THE European
Commission has initiated an alternative mechanism to overcome the obstacles
of transfer pricing in taxation for companies operating in more than one
EU member state.
The EC has proposed a Common Consolidated Corporate Tax Base (CCCTB) for businesses
operating within EU. It is a one-stop-shop system for filing with one tax administration,
a single, common, consolidated corporate tax return for all the group company
activities, which would overcome the fundamental problem of dealing with up
to 27 different tax systems.
At present, while tax administrations in member states follow a complex system
for determining tax on intra-group transactions, corporates cannot offset their
losses in one member state against profits in another. As a result, large businesses
face huge costs and complexities while smaller businesses are often deterred
from expanding within the EU.
The CCCTB proposal is expected to significantly reduce the administrative burden,
compliance costs and legal uncertainties for businesses in the EU to comply
with up to 27 different national systems for determining their taxable profits.
The CCCTB would be optional. Companies opting for this system would calculate
their taxable profits on the basis of a single set of rules for a minimum period
of five years. Such companies operating within the EU territory would consolidate
all their profits and losses. Other characteristics of this system include
an asset depreciation system, with one set of depreciation rules that contains
an in principle 25 per cent over four years and innovation friendly rules which
provide an immediate and full deduction for expenditure on research buildings.
According to the CCCTB proposal, the company's consolidated taxable profits
would be shared out to individual group companies among the member states,
according to a specific formula that takes into account assets, labour and
sales. Upon apportioning the tax base, member states would be entitled to levy
tax according to their own corporate tax rate. The apportionment would be processed
by the tax authorities of the company's principal member state.
Member States would maintain their full sovereign right to set their own corporate
tax rate. The European Commission has estimated that, every year, the CCCTB
would save businesses across the EU €700 million in reduced compliance
costs, and €1.3 billion through consolidation. In addition, businesses
looking to expand cross-border would benefit from up to €1 billion in
savings. The CCCTB could also make the EU an attractive market for foreign
investors.
To come into effect, the Proposal would have to be laid down as a Directive
to be implemented by all the member states of the EC. However, this is a controversial
issue as EU member states are reluctant to shift their national tax jurisdiction
to the EU as they could lose budgetary control and tax competitiveness.

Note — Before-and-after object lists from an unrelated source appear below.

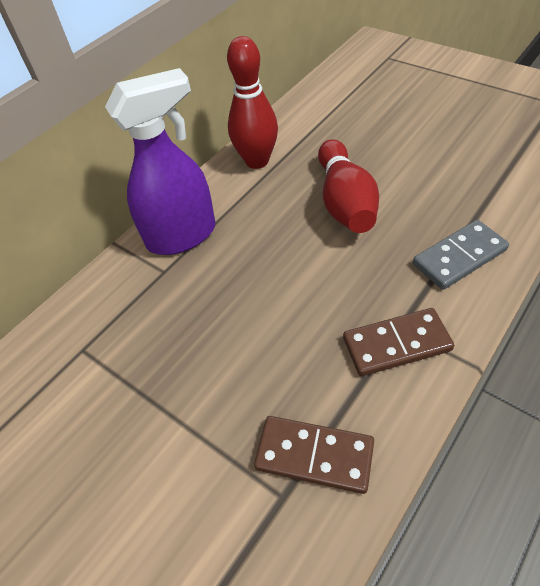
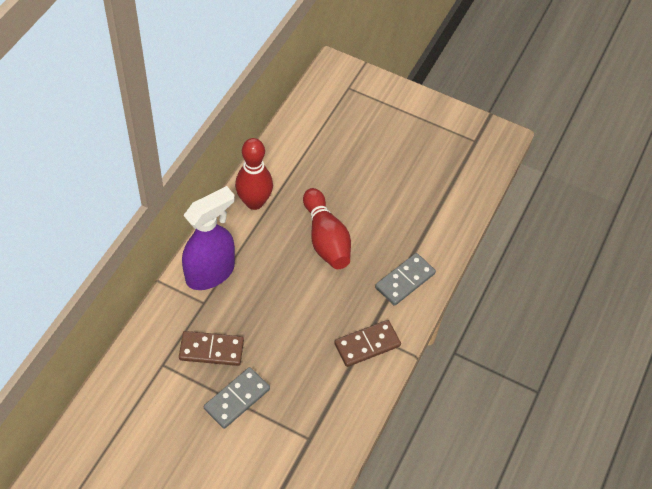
camera: 20 degrees left, 5 degrees up
brown domino [254,416,374,494] -> brown domino moved to [179,331,244,366]
none -> grey domino [204,367,270,429]

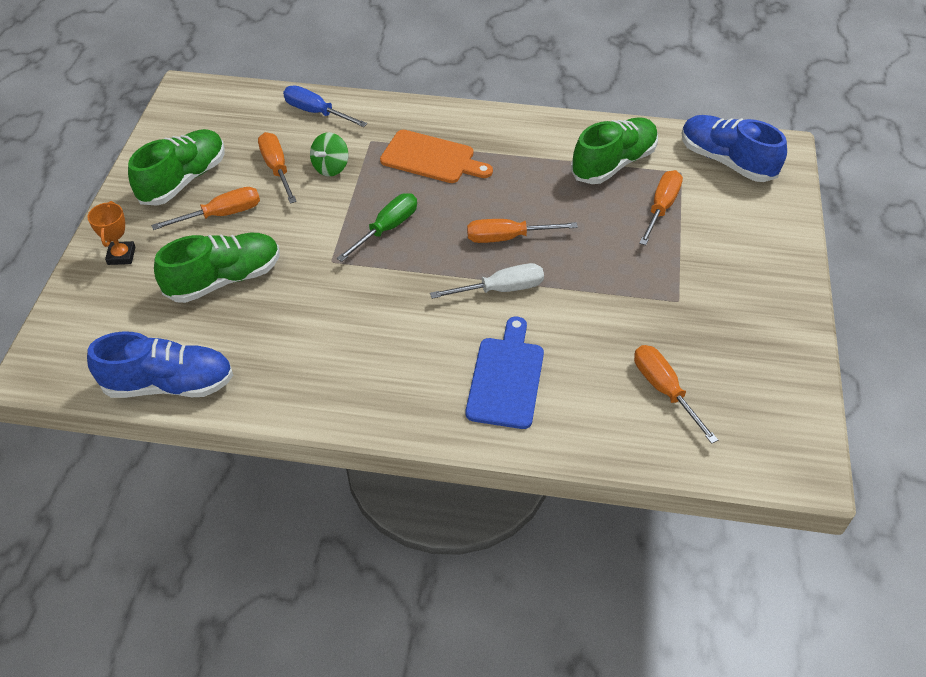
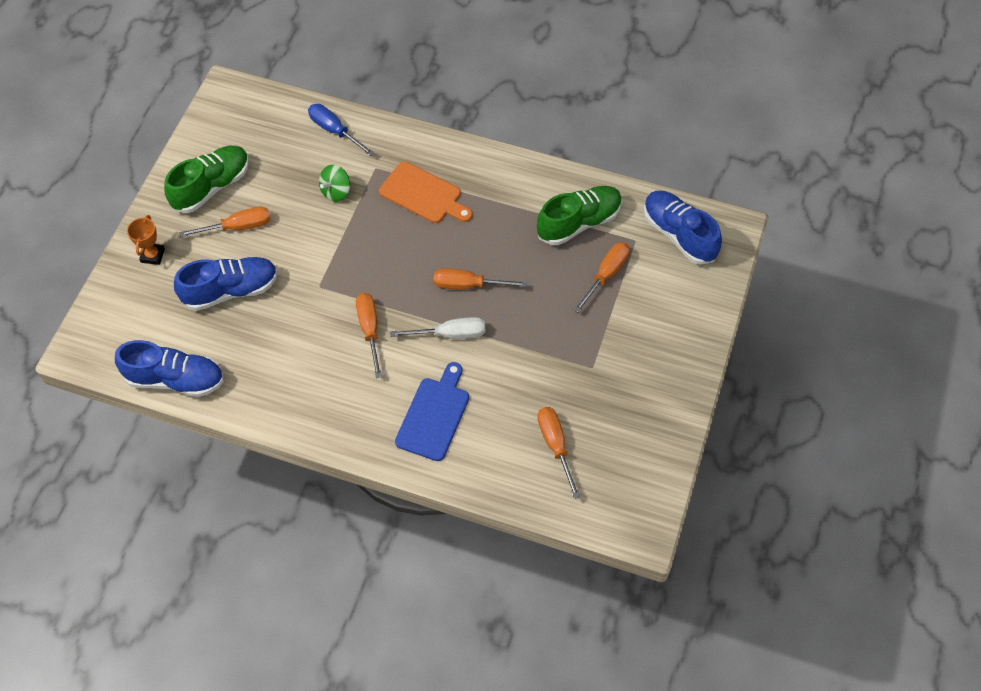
camera: 10 degrees right, 10 degrees up
green shoe [154,233,280,303] -> blue shoe [174,257,278,311]
orange screwdriver [258,132,297,203] -> orange screwdriver moved to [356,293,382,378]
green screwdriver [337,193,417,262] -> none

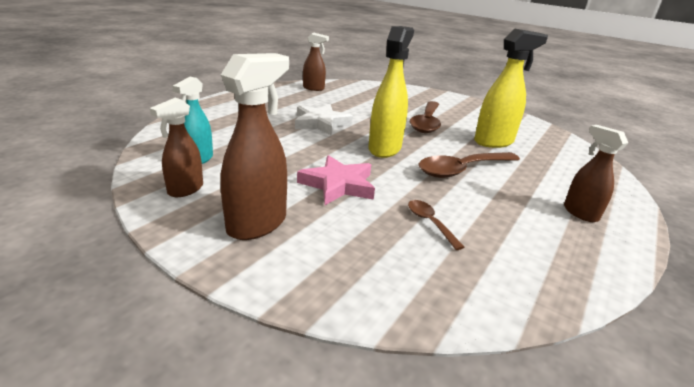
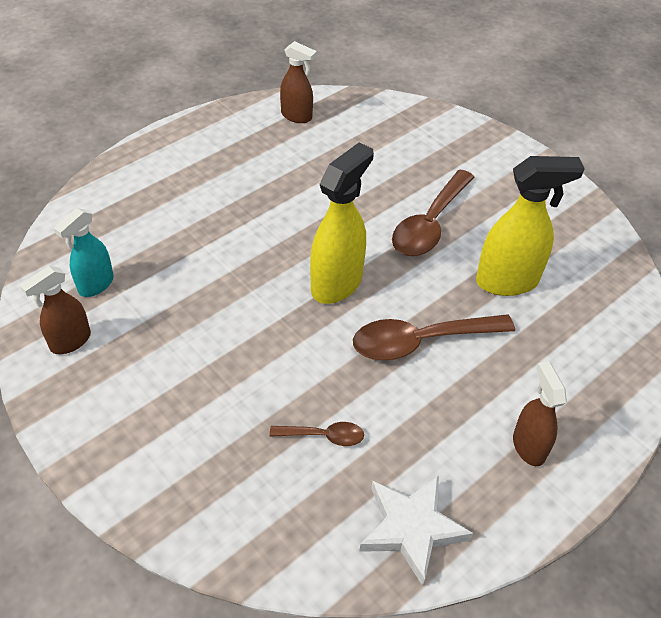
camera: 15 degrees right, 20 degrees up
brown spray bottle [220,53,289,240] -> none
white star [295,104,353,136] -> white star moved to [359,475,473,586]
pink star [297,155,375,205] -> none
brown spoon [408,200,464,250] -> brown spoon turned 105 degrees clockwise [270,422,364,446]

This issue is more than 10 years old. After its introduction in 2001, a public
consultation was held in 2003 concerning the use of International Accounting
Standards as a possible starting point for a common EU tax base. In September
2007, a technical outline was constructed by the Working Group, consisting
of experts drawn from all 27 member states, for establishing the principles
of the CCCTB into a coherent set of rules.
The CCCTB in policy documents aimed to remove obstacles to the Single Market
and stimulate growth and job creation within the EU. The CCCTB is expected
to make it easier, cheaper and more convenient for corporates to do business
in the EU besides increasing global competitiveness.